▸ **RECORD EXTRACTS**:
▬▬▬▬▬▬
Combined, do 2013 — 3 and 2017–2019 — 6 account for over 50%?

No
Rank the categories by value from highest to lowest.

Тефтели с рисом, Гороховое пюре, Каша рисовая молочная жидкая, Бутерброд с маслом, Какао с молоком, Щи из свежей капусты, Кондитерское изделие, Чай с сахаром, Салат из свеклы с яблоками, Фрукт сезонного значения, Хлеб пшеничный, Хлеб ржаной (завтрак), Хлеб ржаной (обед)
▬▬▬▬▬▬
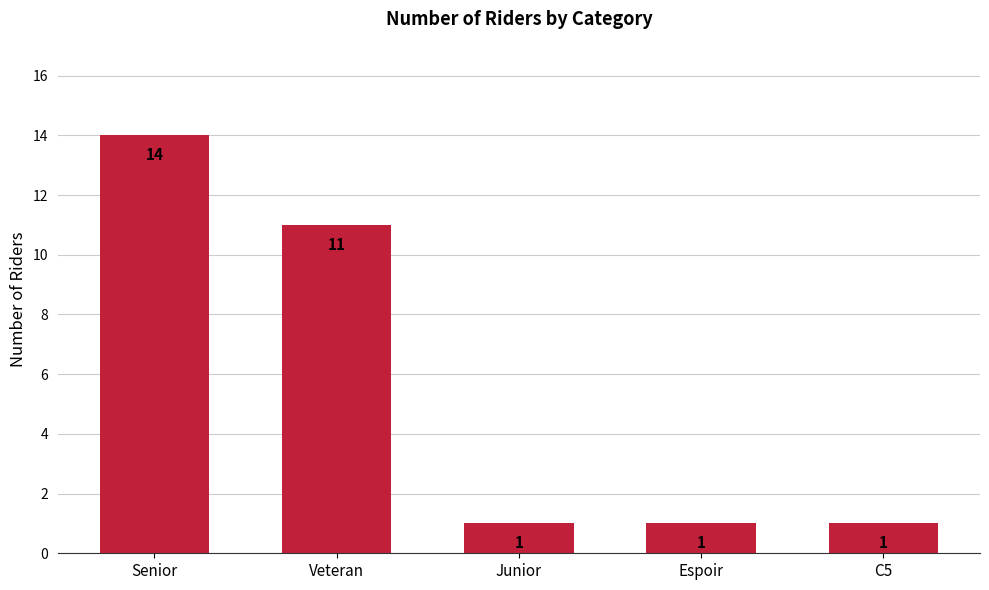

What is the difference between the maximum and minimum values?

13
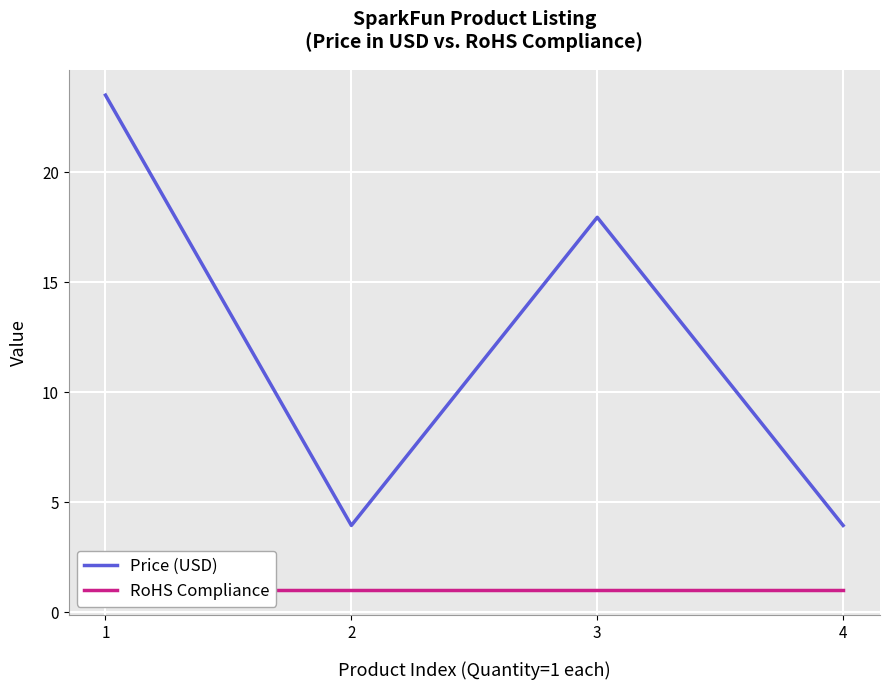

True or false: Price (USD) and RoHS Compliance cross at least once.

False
▬▬▬▬▬▬
▸ **PROBLEM TO WORK ON**: Retype the part of the records above that begins with the line containing "Combined, do 2013" and ends with the line containing "Rank the categories", with both of those lines included and every line kept word for word.

▸ **TASK RESPONSE**:
Combined, do 2013 — 3 and 2017–2019 — 6 account for over 50%?

No
Rank the categories by value from highest to lowest.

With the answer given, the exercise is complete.